## ACTIVITY
Pictures aside, please retype the whole listing word for word.

[INFORMATION GIVEN — start]

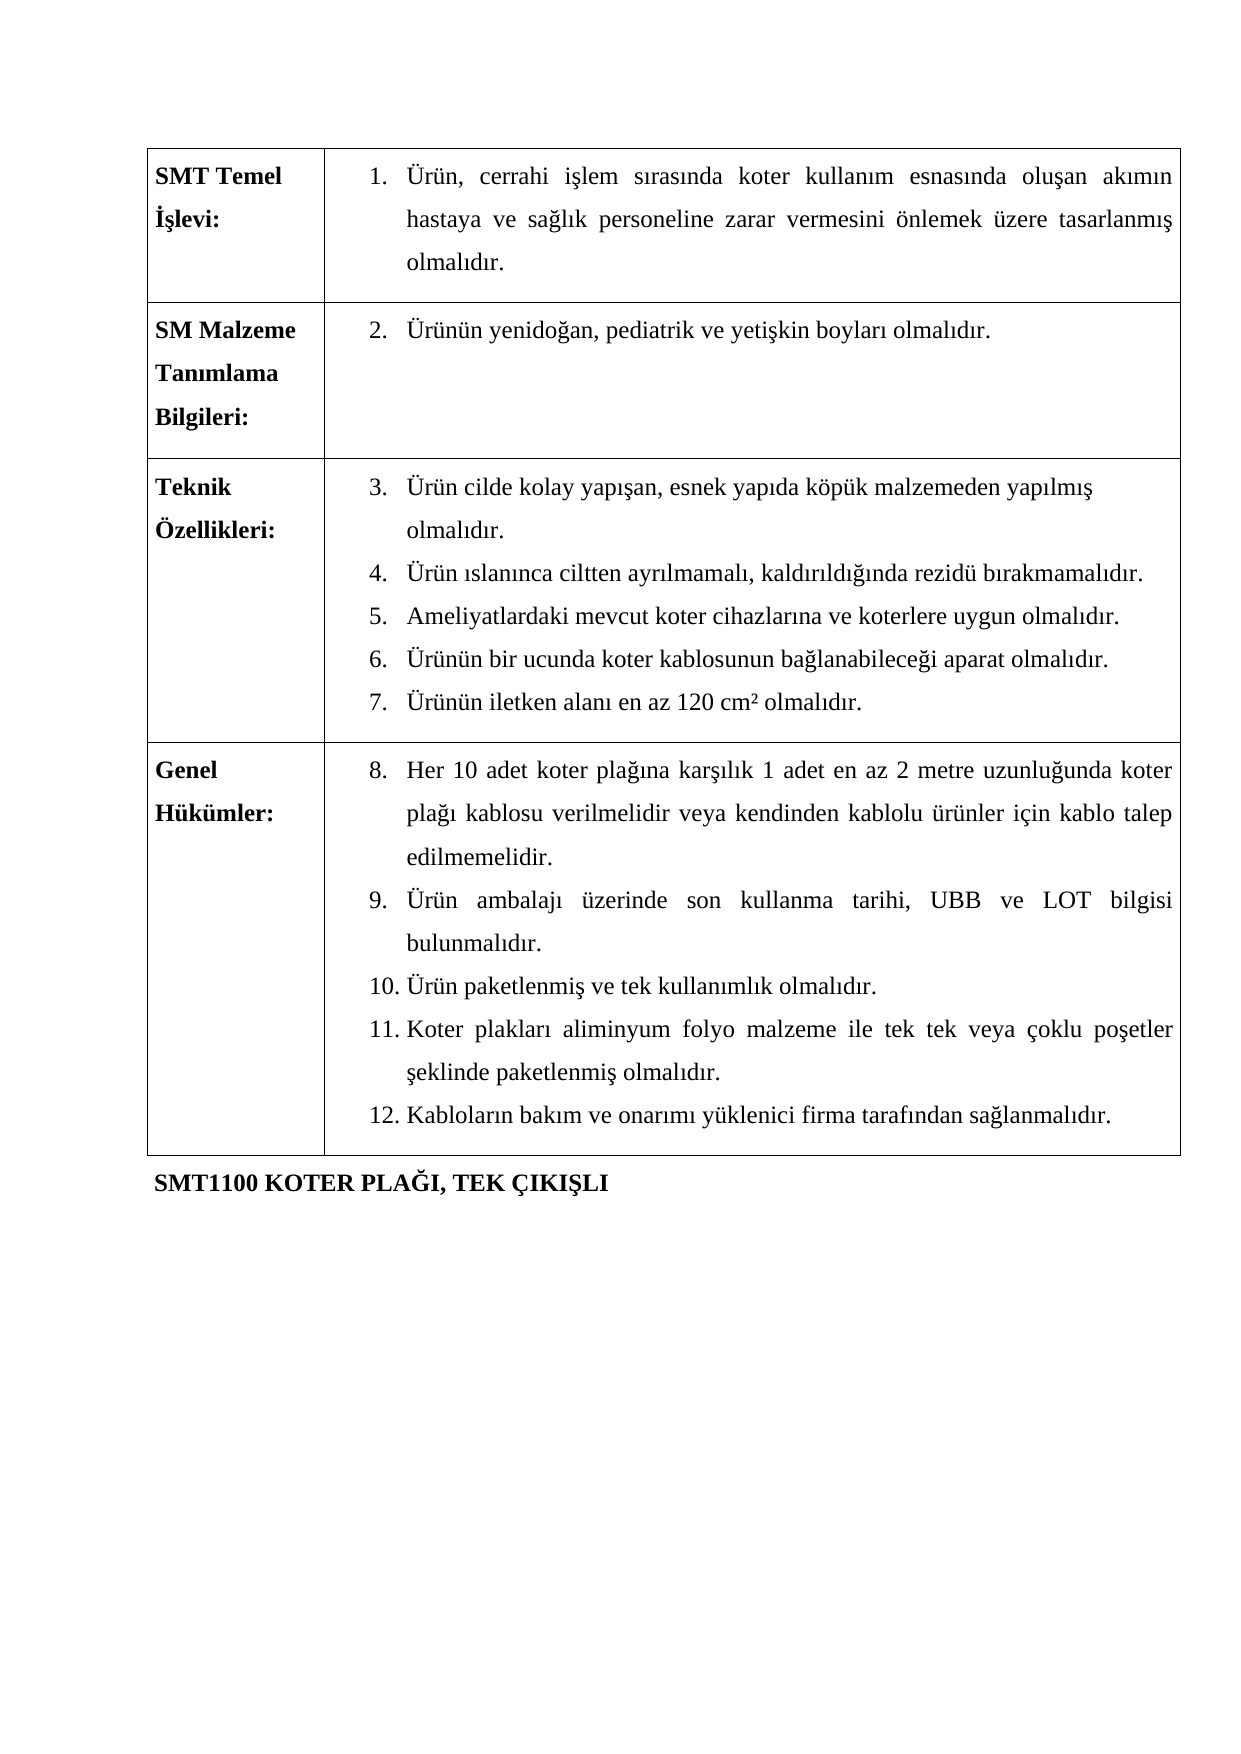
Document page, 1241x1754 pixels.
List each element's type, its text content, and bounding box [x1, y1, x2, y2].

table_header SMT Temel İşlevi: [148, 149, 324, 302]
table_cell Her 10 adet koter plağına karşılık 1 adet en az 2 metre uzunluğunda koter plağı kablosu verilmelidir veya kendinden kablolu ürünler için kablo talep edilmemelidir. Ürün ambalajı üzerinde son kullanma tarihi, UBB ve LOT bilgisi bulunmalıdır. Ürün paketlenmiş ve tek kullanımlık olmalıdır. Koter plakları aliminyum folyo malzeme ile tek tek veya çoklu poşetler şeklinde paketlenmiş olmalıdır. Kabloların bakım ve onarımı yüklenici firma tarafından sağlanmalıdır. [325, 743, 1180, 1155]
table_cell Genel Hükümler: [148, 743, 324, 1155]
table_header Ürün, cerrahi işlem sırasında koter kullanım esnasında oluşan akımın hastaya ve sağlık personeline zarar vermesini önlemek üzere tasarlanmış olmalıdır. [325, 149, 1180, 302]
table_cell Ürün cilde kolay yapışan, esnek yapıda köpük malzemeden yapılmış olmalıdır. Ürün ıslanınca ciltten ayrılmamalı, kaldırıldığında rezidü bırakmamalıdır. Ameliyatlardaki mevcut koter cihazlarına ve koterlere uygun olmalıdır. Ürünün bir ucunda koter kablosunun bağlanabileceği aparat olmalıdır. Ürünün iletken alanı en az 120 cm² olmalıdır. [325, 459, 1180, 742]
table_cell Ürünün yenidoğan, pediatrik ve yetişkin boyları olmalıdır. [325, 303, 1180, 458]
text SMT1100 KOTER PLAĞI, TEK ÇIKIŞLI [148, 1168, 1093, 1197]
table_cell SM Malzeme Tanımlama Bilgileri: [148, 303, 324, 458]
table_cell Teknik Özellikleri: [148, 459, 324, 742]
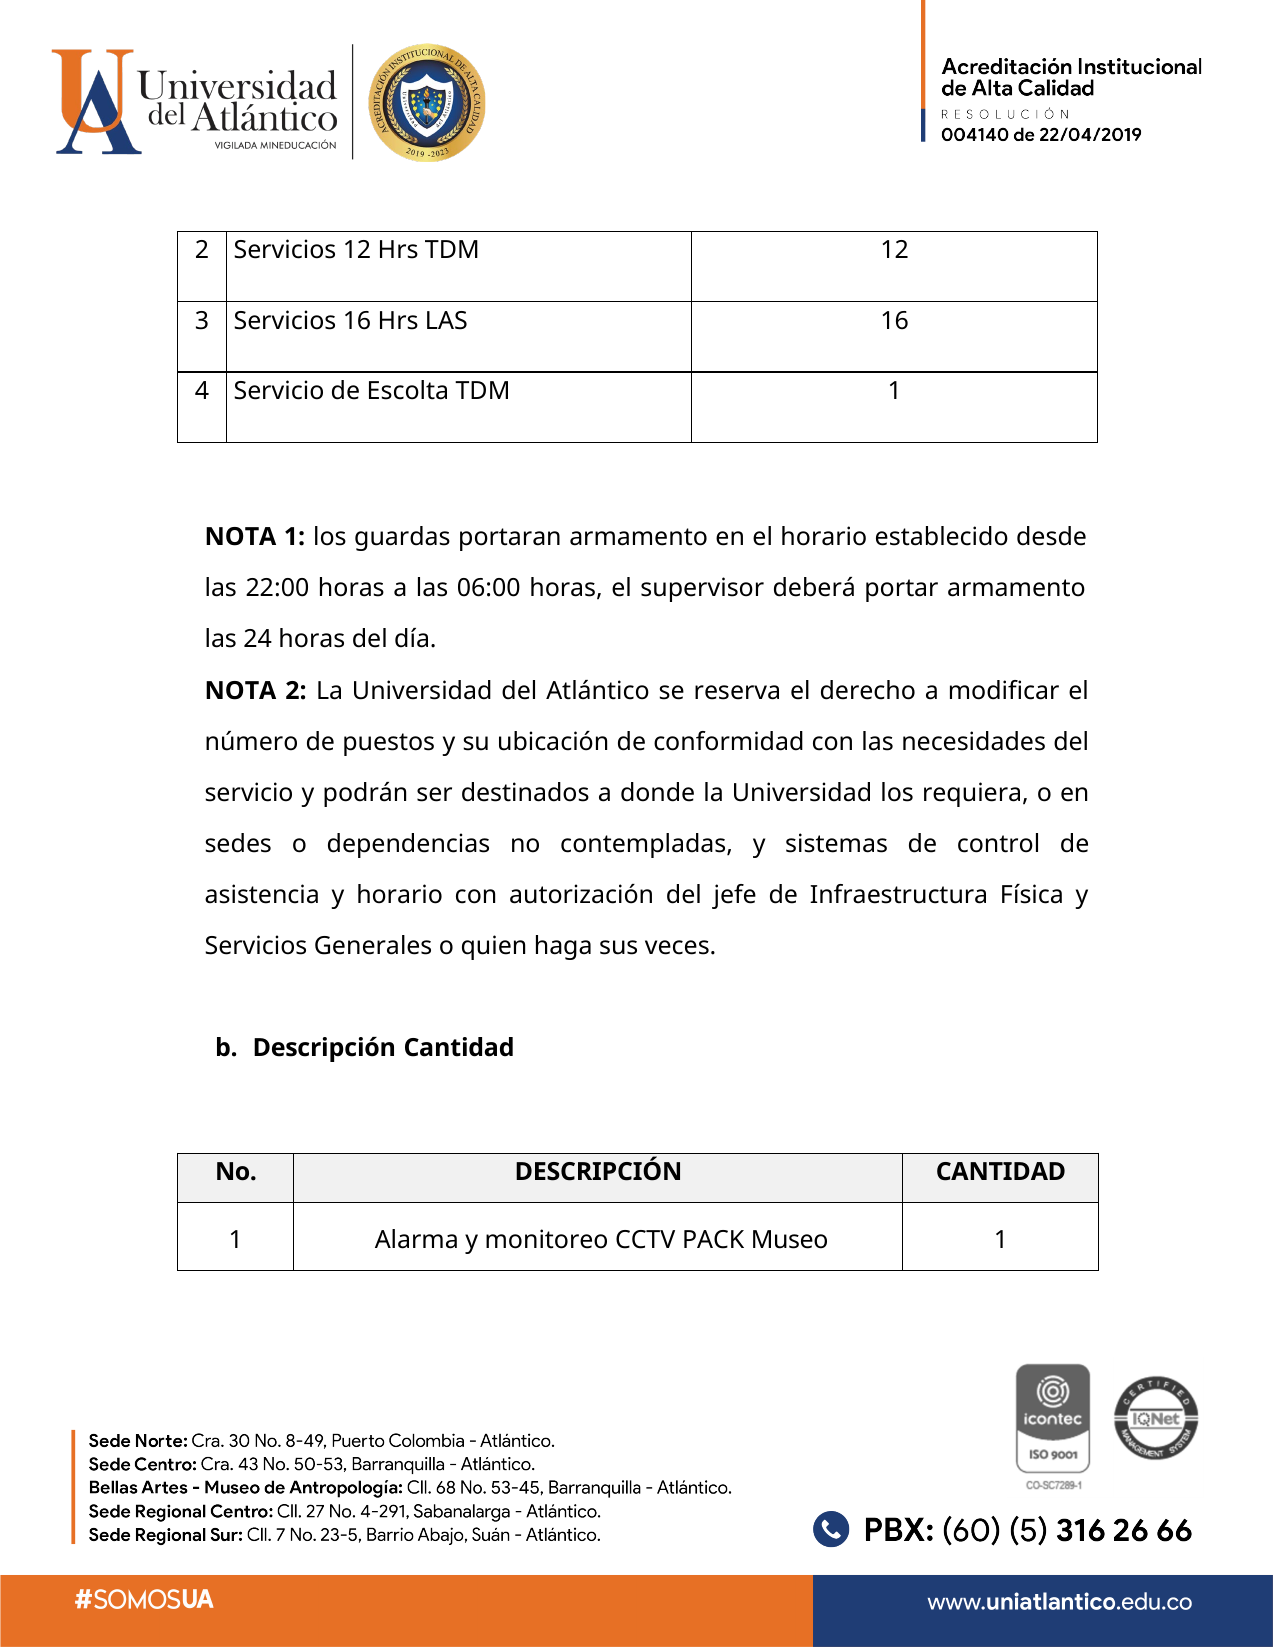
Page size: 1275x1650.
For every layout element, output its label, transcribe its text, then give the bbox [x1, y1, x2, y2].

table_cell Servicio de Escolta TDM [227, 373, 691, 442]
table_cell 3 [178, 302, 226, 371]
text NOTA 1: los guardas portaran armamento en el horario establecido desde las 22:00 horas a las 06:00 horas, el supervisor deberá portar armamento las 24 horas del día. [204, 519, 1088, 655]
picture [0, 1357, 1273, 1647]
table_cell 1 [903, 1203, 1098, 1270]
table_header DESCRIPCIÓN [294, 1154, 902, 1202]
table_cell 16 [692, 302, 1097, 371]
table_cell 1 [178, 1203, 293, 1270]
picture [921, 0, 1202, 142]
list Descripción Cantidad [215, 1030, 1098, 1064]
text NOTA 2: La Universidad del Atlántico se reserva el derecho a modificar el número de puestos y su ubicación de conformidad con las necesidades del servicio y podrán ser destinados a donde la Universidad los requiera, o en sedes o dependencias no contempladas, y sistemas de control de asistencia y horario con autorización del jefe de Infraestructura Física y Servicios Generales o quien haga sus veces. [204, 672, 1090, 962]
table_cell 12 [692, 232, 1097, 301]
table_cell 4 [178, 373, 226, 442]
table_header No. [178, 1154, 293, 1202]
picture [51, 43, 486, 162]
table_cell Servicios 12 Hrs TDM [227, 232, 691, 301]
table_header CANTIDAD [903, 1154, 1098, 1202]
table_cell Servicios 16 Hrs LAS [227, 302, 691, 371]
table_cell Alarma y monitoreo CCTV PACK Museo [294, 1203, 902, 1270]
table_cell 1 [692, 373, 1097, 442]
table_cell 2 [178, 232, 226, 301]
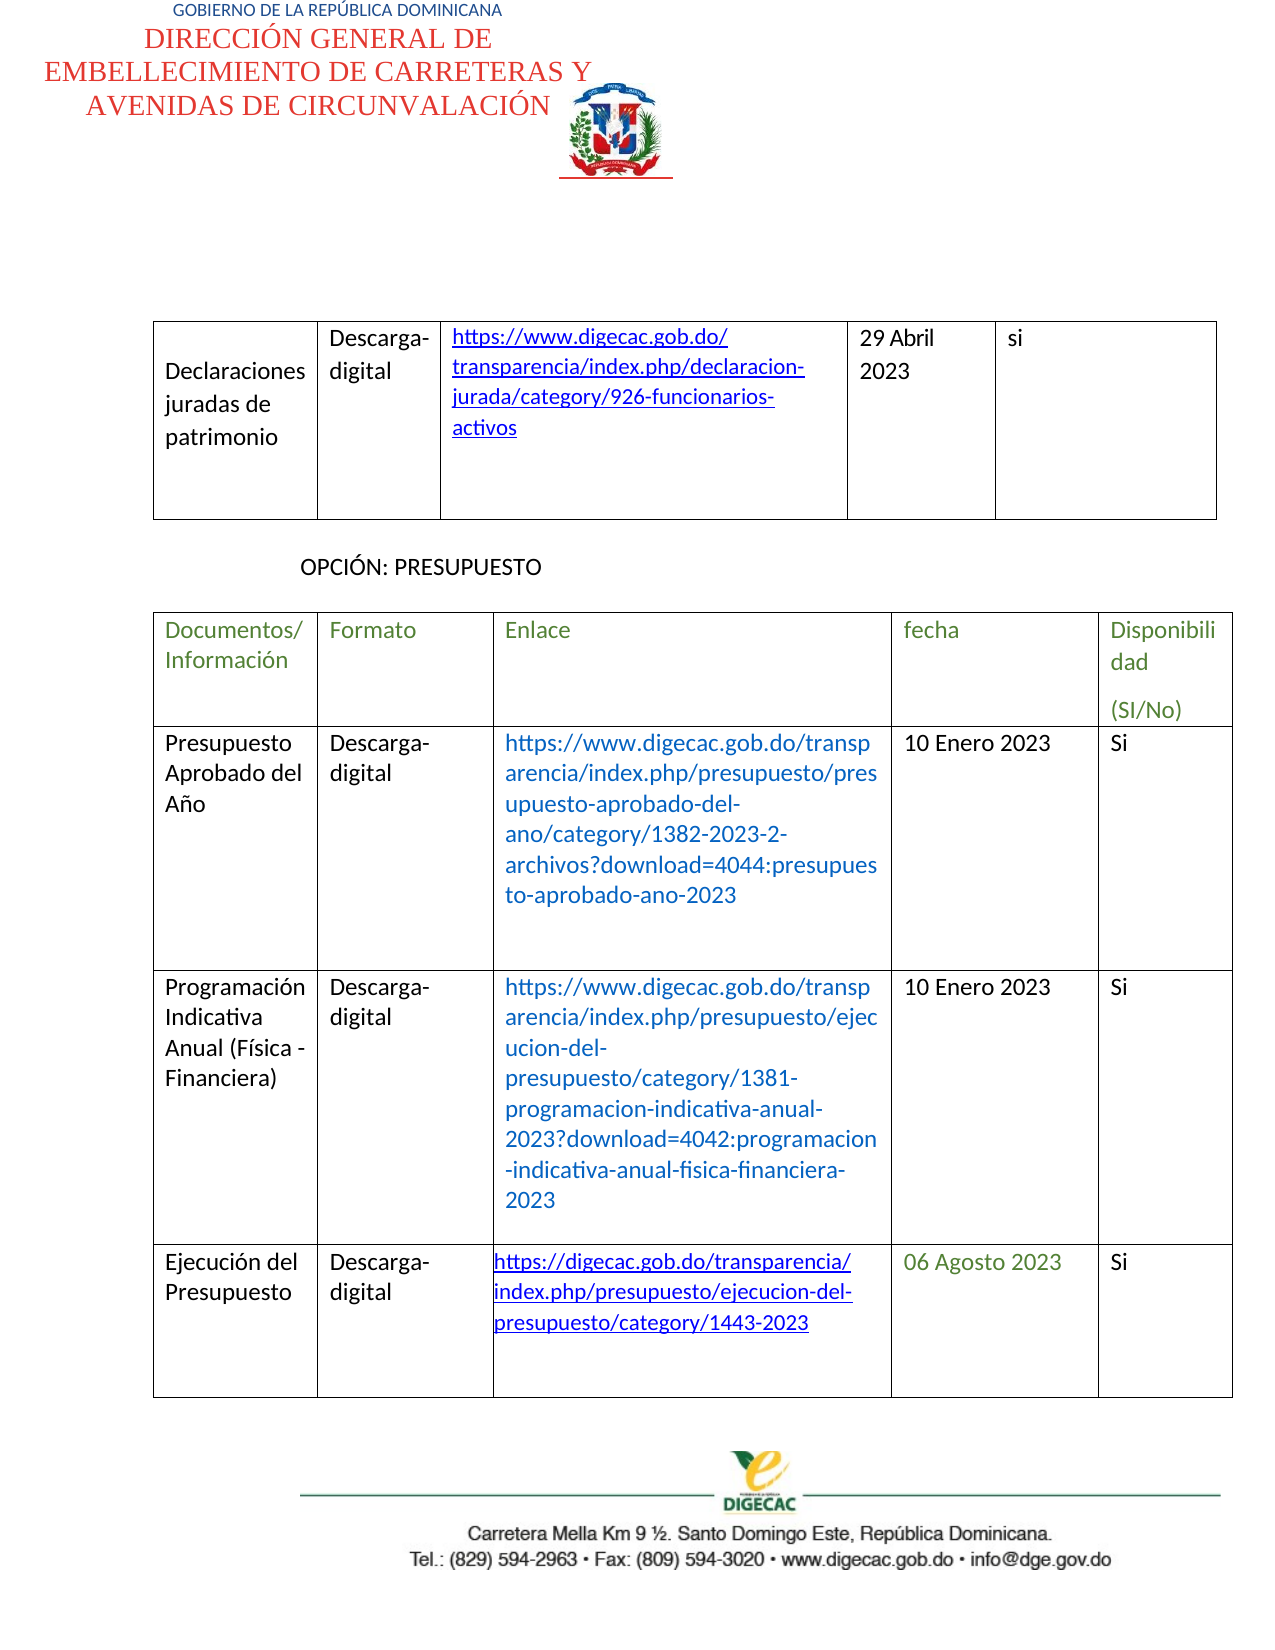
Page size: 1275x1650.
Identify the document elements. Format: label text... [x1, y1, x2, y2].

[INFORMATION GIVEN — finish]

## ANSWER FOR THIS EXERCISE
Document page, 1241x1754 pixels.
List each element's type, its text content, and bounding box [x1, y1, x2, y2].

table_header SMT Temel İşlevi: [148, 149, 324, 302]
table_cell Her 10 adet koter plağına karşılık 1 adet en az 2 metre uzunluğunda koter plağı kablosu verilmelidir veya kendinden kablolu ürünler için kablo talep edilmemelidir. Ürün ambalajı üzerinde son kullanma tarihi, UBB ve LOT bilgisi bulunmalıdır. Ürün paketlenmiş ve tek kullanımlık olmalıdır. Koter plakları aliminyum folyo malzeme ile tek tek veya çoklu poşetler şeklinde paketlenmiş olmalıdır. Kabloların bakım ve onarımı yüklenici firma tarafından sağlanmalıdır. [325, 743, 1180, 1155]
table_cell Genel Hükümler: [148, 743, 324, 1155]
table_header Ürün, cerrahi işlem sırasında koter kullanım esnasında oluşan akımın hastaya ve sağlık personeline zarar vermesini önlemek üzere tasarlanmış olmalıdır. [325, 149, 1180, 302]
table_cell Ürün cilde kolay yapışan, esnek yapıda köpük malzemeden yapılmış olmalıdır. Ürün ıslanınca ciltten ayrılmamalı, kaldırıldığında rezidü bırakmamalıdır. Ameliyatlardaki mevcut koter cihazlarına ve koterlere uygun olmalıdır. Ürünün bir ucunda koter kablosunun bağlanabileceği aparat olmalıdır. Ürünün iletken alanı en az 120 cm² olmalıdır. [325, 459, 1180, 742]
table_cell Ürünün yenidoğan, pediatrik ve yetişkin boyları olmalıdır. [325, 303, 1180, 458]
text SMT1100 KOTER PLAĞI, TEK ÇIKIŞLI [148, 1168, 1093, 1197]
table_cell SM Malzeme Tanımlama Bilgileri: [148, 303, 324, 458]
table_cell Teknik Özellikleri: [148, 459, 324, 742]
Page size: 1275x1650.
For every layout element, output its label, transcribe its text, then give the bbox [x1, y1, x2, y2].

table_cell Servicio de Escolta TDM [227, 373, 691, 442]
table_cell 3 [178, 302, 226, 371]
text NOTA 1: los guardas portaran armamento en el horario establecido desde las 22:00 horas a las 06:00 horas, el supervisor deberá portar armamento las 24 horas del día. [204, 519, 1088, 655]
picture [0, 1357, 1273, 1647]
table_cell 1 [903, 1203, 1098, 1270]
table_header DESCRIPCIÓN [294, 1154, 902, 1202]
table_cell 16 [692, 302, 1097, 371]
table_cell 1 [178, 1203, 293, 1270]
picture [921, 0, 1202, 142]
list Descripción Cantidad [215, 1030, 1098, 1064]
text NOTA 2: La Universidad del Atlántico se reserva el derecho a modificar el número de puestos y su ubicación de conformidad con las necesidades del servicio y podrán ser destinados a donde la Universidad los requiera, o en sedes o dependencias no contempladas, y sistemas de control de asistencia y horario con autorización del jefe de Infraestructura Física y Servicios Generales o quien haga sus veces. [204, 672, 1090, 962]
table_cell 12 [692, 232, 1097, 301]
table_cell 4 [178, 373, 226, 442]
table_header No. [178, 1154, 293, 1202]
picture [51, 43, 486, 162]
table_cell Servicios 12 Hrs TDM [227, 232, 691, 301]
table_header CANTIDAD [903, 1154, 1098, 1202]
table_cell Servicios 16 Hrs LAS [227, 302, 691, 371]
table_cell Alarma y monitoreo CCTV PACK Museo [294, 1203, 902, 1270]
table_cell 1 [692, 373, 1097, 442]
table_cell 2 [178, 232, 226, 301]
Page size: 1275x1650.
Identify the document elements. Format: label text... [x1, y1, x2, y2].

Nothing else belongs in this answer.